[Images with localized body landmarks]

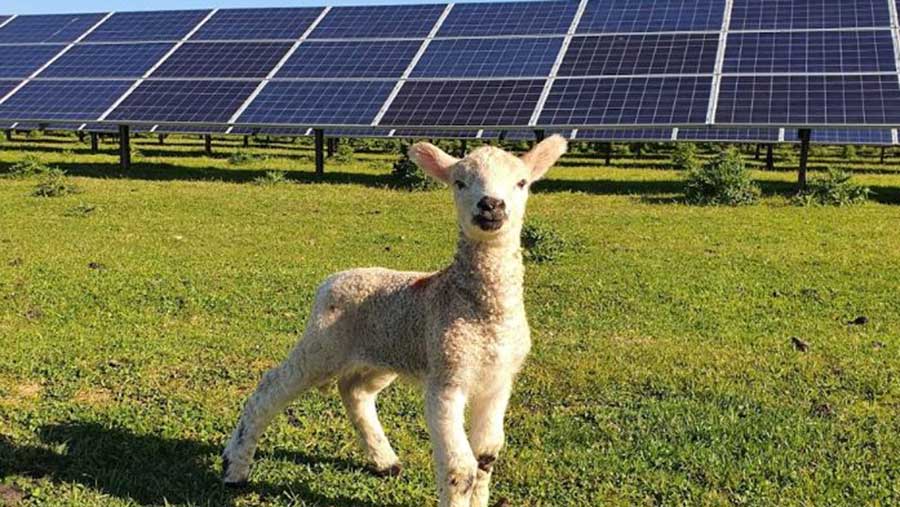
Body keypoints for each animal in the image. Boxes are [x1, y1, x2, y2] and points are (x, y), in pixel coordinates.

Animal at [221, 135, 568, 507]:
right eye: (459, 182)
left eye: (522, 183)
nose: (491, 204)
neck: (484, 314)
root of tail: (331, 280)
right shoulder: (446, 377)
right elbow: (461, 469)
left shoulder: (499, 379)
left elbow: (487, 456)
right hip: (324, 342)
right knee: (270, 388)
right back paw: (235, 469)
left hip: (381, 353)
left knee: (354, 391)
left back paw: (385, 461)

→ **Your task**: Transcribe exactly, and only, the lines that extend from the one containing "neck: (484, 314)" to the end of the records above, inclusive of both.

→ **Exercise response**:
neck: (484, 314)
root of tail: (331, 280)
right shoulder: (446, 377)
right elbow: (461, 469)
left shoulder: (499, 379)
left elbow: (487, 456)
right hip: (324, 342)
right knee: (270, 388)
right back paw: (235, 469)
left hip: (381, 353)
left knee: (354, 391)
left back paw: (385, 461)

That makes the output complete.